What this task involves: Take the line containing "cup: none [583,212,605,234]" and every line below it through the end of the entries, and output them verbatim, pictures excluded.

%%

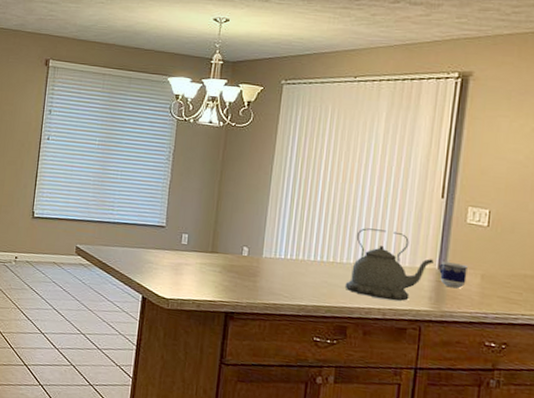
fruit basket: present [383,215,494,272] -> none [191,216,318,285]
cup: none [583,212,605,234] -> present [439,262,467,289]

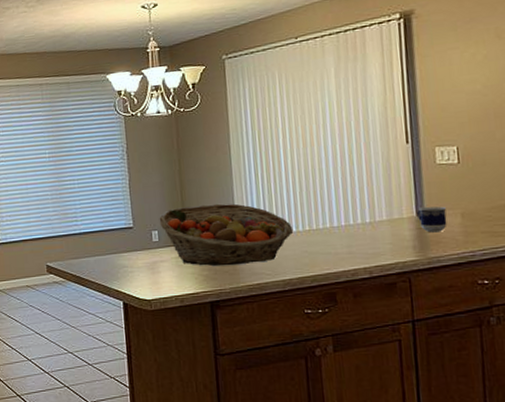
fruit basket: none [191,216,318,285] -> present [159,203,294,266]
kettle: present [344,228,434,301] -> none [325,186,411,258]

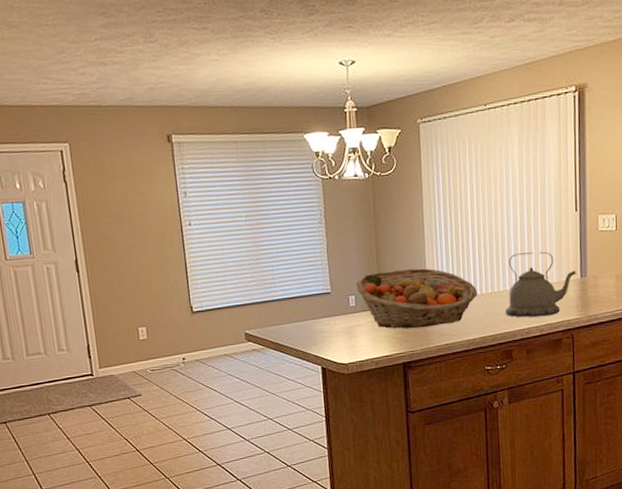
kettle: none [325,186,411,258] -> present [505,251,576,318]
cup: present [417,206,448,233] -> none [581,269,605,293]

%%

Response box:
cup: none [583,212,605,234] -> present [439,262,467,289]

fruit basket: none [191,216,318,285] -> present [159,203,294,266]
kettle: present [344,228,434,301] -> none [325,186,411,258]

kettle: none [325,186,411,258] -> present [505,251,576,318]
cup: present [417,206,448,233] -> none [581,269,605,293]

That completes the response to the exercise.